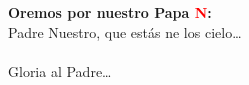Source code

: \textbf{Oremos por nuestro Papa \textcolor{red}{N}:}\\
Padre Nuestro, que estás ne los cielo\ldots\\
\\
Gloria al Padre\ldots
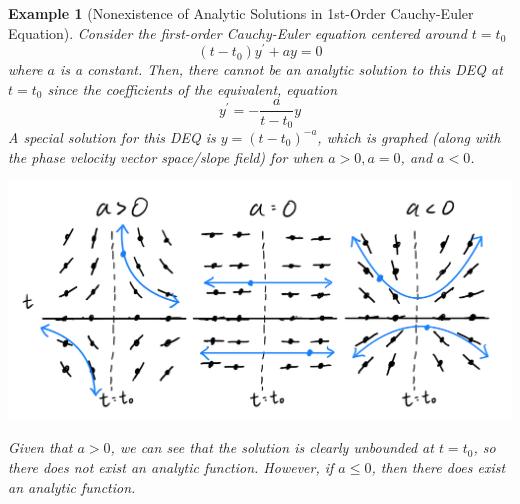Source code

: \documentclass{article}
\newtheorem{example}{Example}[section]
\theoremstyle{remark}
\theoremstyle{definition}
\begin{document}
    \begin{example}[Nonexistence of Analytic Solutions in 1st-Order Cauchy-Euler Equation]
    Consider the first-order Cauchy-Euler equation centered around $t = t_0$
    \[(t - t_0) y^\prime + a y = 0\]
    where $a$ is a constant. Then, there cannot be an analytic solution to this DEQ at $t = t_0$ since the coefficients of the equivalent, equation
    \[y^\prime = -\frac{a}{t-t_0} y\]
    A special solution for this DEQ is $y = (t - t_0)^{-a}$, which is graphed (along with the phase velocity vector space/slope field) for when $a > 0, a = 0$, and $a < 0$. 
    \begin{center}
        \includegraphics[scale=0.25]{img/Singular_Point_of_1st_Cauchy_Euler.PNG}
    \end{center}
    Given that $a > 0$, we can see that the solution is clearly unbounded at $t = t_0$, so there does not exist an analytic function. However, if $a \leq 0$, then there does exist an analytic function. 
    \end{example}
\end{document}
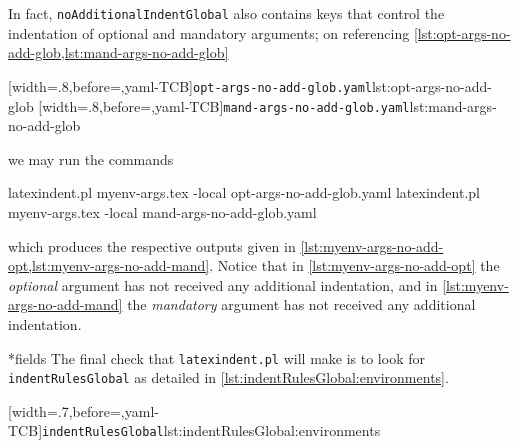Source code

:  \begin{example}
 In fact, \texttt{noAdditionalIndentGlobal} also contains keys that control the
 indentation of optional and mandatory arguments; on referencing
 \cref{lst:opt-args-no-add-glob,lst:mand-args-no-add-glob}

 \begin{cmhtcbraster}
  [width=.8\linewidth,before=\centering,yaml-TCB]{\texttt{opt-args-no-add-glob.yaml}}{lst:opt-args-no-add-glob}
  [width=.8\linewidth,before=\centering,yaml-TCB]{\texttt{mand-args-no-add-glob.yaml}}{lst:mand-args-no-add-glob}
 \end{cmhtcbraster}

 we may run the commands 

 \begin{commandshell}
latexindent.pl myenv-args.tex -local opt-args-no-add-glob.yaml
latexindent.pl myenv-args.tex -local mand-args-no-add-glob.yaml
\end{commandshell}

 which produces the respective outputs given in
 \cref{lst:myenv-args-no-add-opt,lst:myenv-args-no-add-mand}. Notice that in
 \cref{lst:myenv-args-no-add-opt} the \emph{optional} argument has not received any
 additional indentation, and in \cref{lst:myenv-args-no-add-mand} the \emph{mandatory}
 argument has not received any additional indentation.

 \begin{cmhtcbraster}
 \end{cmhtcbraster}
 \end{example}

*{fields}
 The final check that \texttt{latexindent.pl} will make is to look for
 \texttt{indentRulesGlobal} as detailed in \cref{lst:indentRulesGlobal:environments}.

 [width=.7\linewidth,before=\centering,yaml-TCB]{\texttt{indentRulesGlobal}}{lst:indentRulesGlobal:environments}

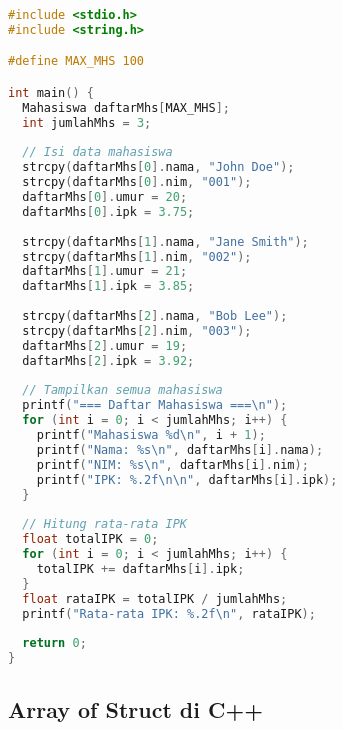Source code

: \documentclass[../main.tex]{subfiles}
\begin{document}
\begin{lstlisting}[language=C, caption={Array of struct di C}]
#include <stdio.h>
#include <string.h>

#define MAX_MHS 100

int main() {
  Mahasiswa daftarMhs[MAX_MHS];
  int jumlahMhs = 3;
  
  // Isi data mahasiswa
  strcpy(daftarMhs[0].nama, "John Doe");
  strcpy(daftarMhs[0].nim, "001");
  daftarMhs[0].umur = 20;
  daftarMhs[0].ipk = 3.75;
  
  strcpy(daftarMhs[1].nama, "Jane Smith");
  strcpy(daftarMhs[1].nim, "002");
  daftarMhs[1].umur = 21;
  daftarMhs[1].ipk = 3.85;
  
  strcpy(daftarMhs[2].nama, "Bob Lee");
  strcpy(daftarMhs[2].nim, "003");
  daftarMhs[2].umur = 19;
  daftarMhs[2].ipk = 3.92;
  
  // Tampilkan semua mahasiswa
  printf("=== Daftar Mahasiswa ===\n");
  for (int i = 0; i < jumlahMhs; i++) {
    printf("Mahasiswa %d\n", i + 1);
    printf("Nama: %s\n", daftarMhs[i].nama);
    printf("NIM: %s\n", daftarMhs[i].nim);
    printf("IPK: %.2f\n\n", daftarMhs[i].ipk);
  }
  
  // Hitung rata-rata IPK
  float totalIPK = 0;
  for (int i = 0; i < jumlahMhs; i++) {
    totalIPK += daftarMhs[i].ipk;
  }
  float rataIPK = totalIPK / jumlahMhs;
  printf("Rata-rata IPK: %.2f\n", rataIPK);
  
  return 0;
}
\end{lstlisting}

\subsection{Array of Struct di C++}
\end{document}
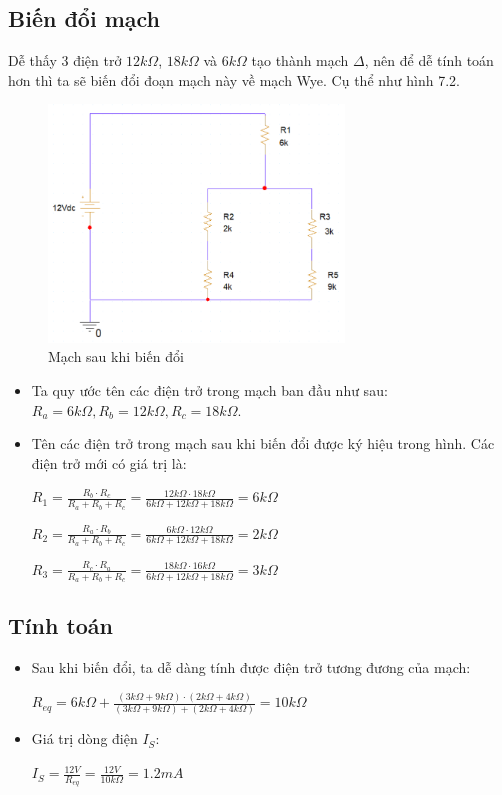 \subsection{Biến đổi mạch}
Dễ thấy 3 điện trở \(12k\Omega\), \(18k\Omega\) và \(6k\Omega\) tạo thành mạch \(\Delta\), nên để dễ tính toán hơn thì ta sẽ biến đổi đoạn mạch này về mạch Wye. Cụ thể như hình 7.2.
\begin{figure}[!htbp]
    \centering
    \includegraphics[width=0.7\textwidth]{graphics/ex7/f2.png}
    \caption{Mạch sau khi biến đổi}
\end{figure}
\begin{itemize}
    \item Ta quy ước tên các điện trở trong mạch ban đầu như sau: \(R_a = 6k\Omega,  R_b = 12k\Omega,  R_c = 18k\Omega\).
    \newpage
    \item Tên các điện trở trong mạch sau khi biến đổi được ký hiệu trong hình. Các điện trở mới có giá trị là:
    
    \(R_1 = \frac{R_b \cdot R_c}{R_a + R_b + R_c} = \frac{12k\Omega \cdot 18k\Omega}{6k\Omega + 12k\Omega + 18k\Omega} = 6k\Omega\)

    \(R_2 = \frac{R_a \cdot R_b}{R_a + R_b + R_c} = \frac{6k\Omega \cdot 12k\Omega}{6k\Omega + 12k\Omega + 18k\Omega} = 2 k\Omega\)

    \(R_3 = \frac{R_c \cdot R_a}{R_a + R_b + R_c} = \frac{18k\Omega \cdot 16k\Omega}{6k\Omega + 12k\Omega + 18k\Omega} = 3k\Omega\)
    
\end{itemize}
\subsection{Tính toán}
\begin{itemize}
    \item Sau khi biến đổi, ta dễ dàng tính được điện trở tương đương của mạch:
    
    \(R_{eq} = 6k\Omega + \frac{(3k\Omega + 9k\Omega) \cdot (2k\Omega + 4k\Omega) }{(3k\Omega + 9k\Omega) + (2k\Omega + 4k\Omega)} = 10k\Omega\)
    \item Giá trị dòng điện \(I_S\):
    
    \(I_S = \frac{12V}{R_{eq}} = \frac{12V}{10k\Omega} = 1.2 mA\)

\end{itemize}
\newpage
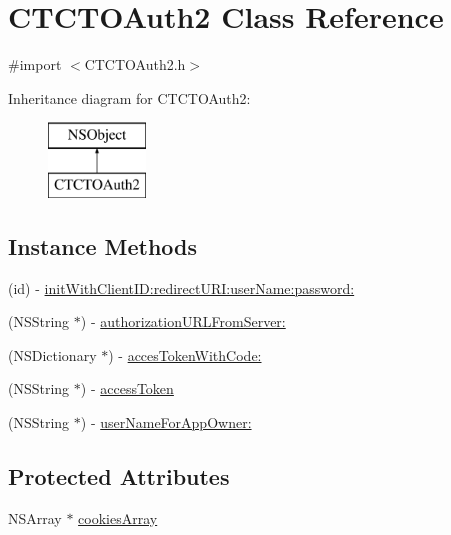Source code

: \hypertarget{interface_c_t_c_t_o_auth2}{\section{C\-T\-C\-T\-O\-Auth2 Class Reference}
\label{interface_c_t_c_t_o_auth2}
}


{\ttfamily \#import $<$C\-T\-C\-T\-O\-Auth2.\-h$>$}

Inheritance diagram for C\-T\-C\-T\-O\-Auth2\-:\begin{figure}[H]
\begin{center}
\leavevmode
\includegraphics[height=2.000000cm]{interface_c_t_c_t_o_auth2}
\end{center}
\end{figure}
\subsection*{Instance Methods}
\begin{DoxyCompactItemize}
\item 
(id) -\/ \hyperlink{interface_c_t_c_t_o_auth2_a1a64c838f79fef55b95e8188231a7170}{init\-With\-Client\-I\-D\-:redirect\-U\-R\-I\-:user\-Name\-:password\-:}
\item 
(N\-S\-String $\ast$) -\/ \hyperlink{interface_c_t_c_t_o_auth2_a864691177dd38e1133e6886f49cc34a8}{authorization\-U\-R\-L\-From\-Server\-:}
\item 
(N\-S\-Dictionary $\ast$) -\/ \hyperlink{interface_c_t_c_t_o_auth2_aaa02738a263ad8efd776e3f340fa9edf}{acces\-Token\-With\-Code\-:}
\item 
(N\-S\-String $\ast$) -\/ \hyperlink{interface_c_t_c_t_o_auth2_a9c60aebf316abf0cefb44b5c2ce5379b}{access\-Token}
\item 
(N\-S\-String $\ast$) -\/ \hyperlink{interface_c_t_c_t_o_auth2_ae3cefb0d226f2d440566735db3ae0fa4}{user\-Name\-For\-App\-Owner\-:}
\end{DoxyCompactItemize}
\subsection*{Protected Attributes}
\begin{DoxyCompactItemize}
\item 
N\-S\-Array $\ast$ \hyperlink{interface_c_t_c_t_o_auth2_a756424e92592c2e597cae4abf66a5dbf}{cookies\-Array}
\end{DoxyCompactItemize}
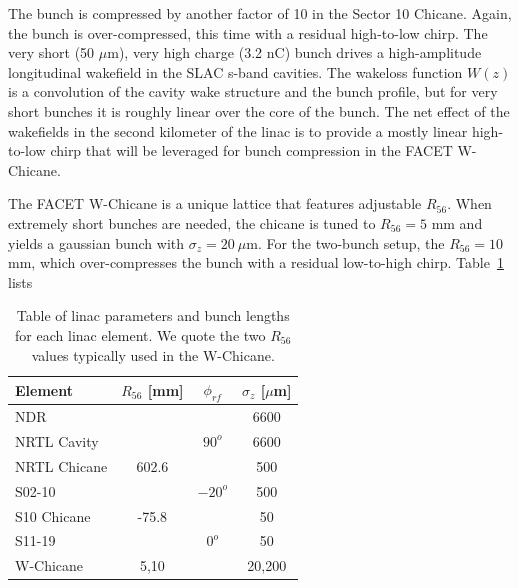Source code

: \documentclass[%
twocolumn,
showpacs,preprintnumbers,
 aps,
prstab,
]{revtex4-1}
\begin{document}
The bunch is compressed by another factor of 10 in the Sector 10 Chicane. Again, the bunch is over-compressed, this time with a residual high-to-low chirp. The very short (50 $\mu$m), very high charge (3.2 nC) bunch drives a high-amplitude longitudinal wakefield in the SLAC s-band cavities. The wakeloss function $W(z)$ is a convolution of the cavity wake structure and the bunch profile, but for very short bunches it is roughly linear over the core of the bunch. The net effect of the wakefields in the second kilometer of the linac is to provide a mostly linear high-to-low chirp that will be leveraged for bunch compression in the FACET W-Chicane.

The FACET W-Chicane is a unique lattice that features adjustable $R_{56}$.  When extremely short bunches are needed, the chicane is tuned to $R_{56} = 5$ mm and yields a gaussian bunch with $\sigma_z = 20~\mu$m. For the two-bunch setup, the $R_{56} = 10$ mm, which over-compresses the bunch with a residual low-to-high chirp. Table~\ref{dat_table} lists 

\begin{table}
  \begin{tabular}{ l c c c}
    \hline
    Element & $R_{56}$ [mm] & $\phi_{rf}$ & $\sigma_z$ [$\mu$m] \\ \hline
    NDR &  & & 6600 \\
    NRTL Cavity &  & $ 90^o$ & 6600 \\
    NRTL Chicane & 602.6 & & 500 \\
    S02-10 &  & $-20^o$ & 500 \\
    S10 Chicane & -75.8 & & 50 \\
    S11-19 & & $0^o$ & 50 \\
    W-Chicane & 5,10 & & 20,200 \\
    \hline
  \end{tabular}
   \caption{Table of linac parameters and bunch lengths for each linac element. We quote the two $R_{56}$ values typically used in the W-Chicane.}
   \label{dat_table}
\end{table}

\end{document}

(JOB ITEM) Select all lines with the word "frac" from the entries above.

(RESPONSE)
    \[y^\prime = -\frac{a}{t-t_0} y\]
    \(R_1 = \frac{R_b \cdot R_c}{R_a + R_b + R_c} = \frac{12k\Omega \cdot 18k\Omega}{6k\Omega + 12k\Omega + 18k\Omega} = 6k\Omega\)
    \(R_2 = \frac{R_a \cdot R_b}{R_a + R_b + R_c} = \frac{6k\Omega \cdot 12k\Omega}{6k\Omega + 12k\Omega + 18k\Omega} = 2 k\Omega\)
    \(R_3 = \frac{R_c \cdot R_a}{R_a + R_b + R_c} = \frac{18k\Omega \cdot 16k\Omega}{6k\Omega + 12k\Omega + 18k\Omega} = 3k\Omega\)
    \(R_{eq} = 6k\Omega + \frac{(3k\Omega + 9k\Omega) \cdot (2k\Omega + 4k\Omega) }{(3k\Omega + 9k\Omega) + (2k\Omega + 4k\Omega)} = 10k\Omega\)
    \(I_S = \frac{12V}{R_{eq}} = \frac{12V}{10k\Omega} = 1.2 mA\)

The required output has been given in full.